Please give the data below again in full, exactly as it stands.

========

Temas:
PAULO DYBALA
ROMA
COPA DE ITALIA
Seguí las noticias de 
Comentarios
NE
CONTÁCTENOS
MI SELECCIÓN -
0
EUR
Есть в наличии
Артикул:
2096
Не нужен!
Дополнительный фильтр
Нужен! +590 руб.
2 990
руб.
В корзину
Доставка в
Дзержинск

========

## ANSWER TO THE EXERCISE
Temas:
PAULO DYBALA
ROMA
COPA DE ITALIA
Seguí las noticias de 
Comentarios
NE
CONTÁCTENOS
MI SELECCIÓN -
0
EUR
Есть в наличии
Артикул:
2096
Не нужен!
Дополнительный фильтр
Нужен! +590 руб.
2 990
руб.
В корзину
Доставка в
Дзержинск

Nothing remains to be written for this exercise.